Friday, March 03, 2006

I was wrong . . . .

Why are these three words so hard to say? Why does everyone from a three year old child to the President of the United States avoid these three words like Bird Flu? When did being responsible for our own actions go out of style?

The Houghton Mifflin dictionary defines responsible this way:

"Liable to be required to give account, as of one's actions or of the discharge of a duty or trust." Another definition is: Involving personal accountability or ability to act without guidance or superior authority: a responsible position within the firm."

Some synonyms include: Answerable, accountable, liable, trustworthy, dependable, reliable, sound. But sadly what we see is a condition that is all to familiar to human kind - passing the buck.

Adam did it; Eve did it. Abraham did it. We all do it, but that doesn't meant it's right. One who did not do it was Jesus. He was perfectly accountable and trustworthy in everything He did. He did not make excuses, He did not try to deflect criticism but answered His critics with wisdom that confounded them.

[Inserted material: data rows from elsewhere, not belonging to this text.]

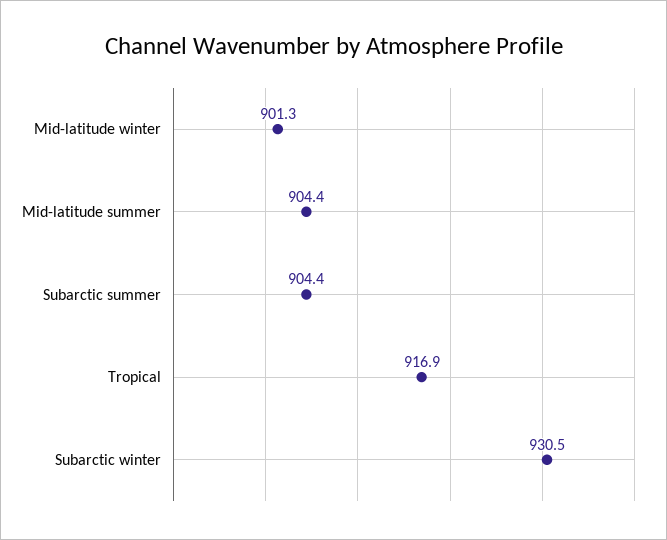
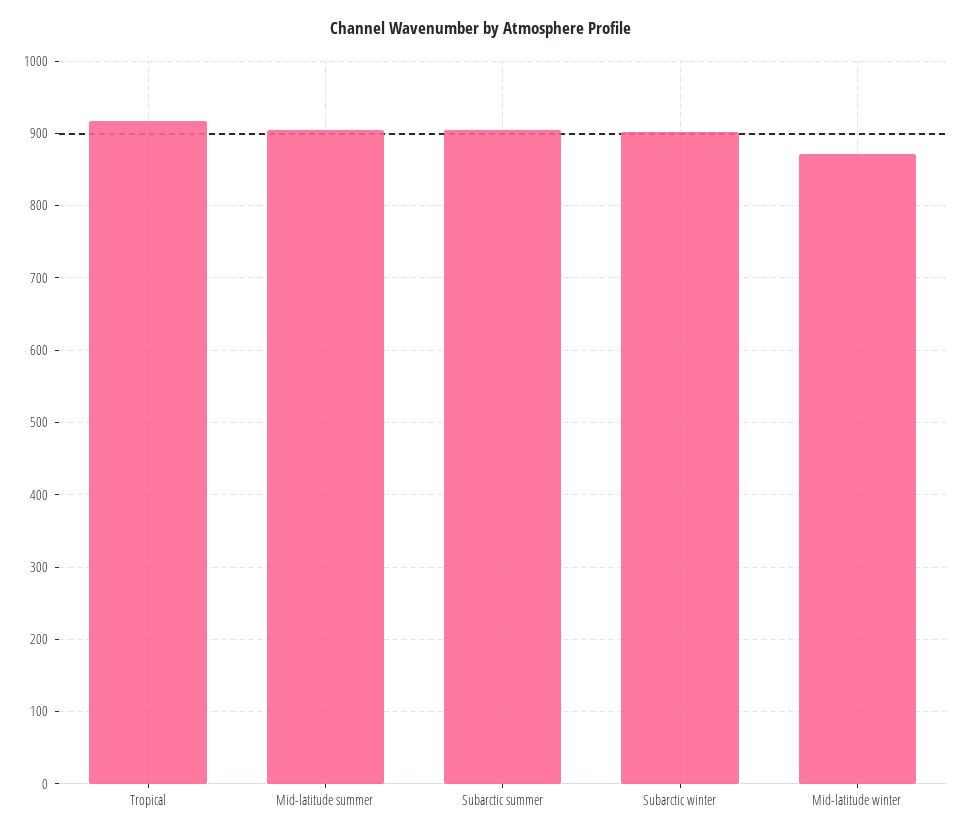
  {
-   "Mid-latitude winter": 901.3,
+   "Mid-latitude winter": 870,
    "Mid-latitude summer": 904.4,
    "Subarctic summer": 904.4,
    "Tropical": 916.9,
-   "Subarctic winter": 930.5
+   "Subarctic winter": 900
  }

So why is it so hard to own up to our screwups? NBC had video this week of the Presidential briefing before Hurricane Katrina struck last August. Some say the President was engaged, others say he was clueless, but everybody is looking for somebody else to blame. The President couches it in euphemistic language - mistakes were made. Great! Why can't he just say "I was wrong; I should have acted sooner,"? New Orleans Mayor Ray Nagin, the Governor of Louisiana, Homeland Security head Michael Chertoff, former FEMA head Michael Brown - they are all looking to pass the buck.

But it doesn't really matter to those who are out of a home. Everything they had - all their possessions, all their memories and is some cases members of their family - is gone. They looked to the government for help and what they got was excuses. Katrina took no mercy on anyone - it was an equal opportunity destroyer. But the fact that most of those left in the Superdome and the Convention Center were poor, black, and disenfranchised should give us pause.

Former President Clinton and the first President Bush have been raising money to help people in the storm zone. There are people living in tents - tents, not trailers - in Mississippi. This is an AP Photo AP Image hosting by Photobucket of some of what people had left. Now they live in tents. Think of Hawkeye and B.J.'s tent on the old tv series M*A*S*H. You know, no heat, no running water, no toilet, no security. And the aid that the government promised seems to be slow in coming. Even this week, the Washington Post carried a story about Bishop T. D. Jakes and several other ministers wondering where $20 million in promised funds from the Clinton-Bush efforts was. Churches are places that people turn in times of crisis, but many churches were also devastated by the storm.

So when is someone going to step up and say "Hey, we screwed up! We were wrong and now we want to fix that." That would show something else - character, one definition of which is "moral or ethical strength."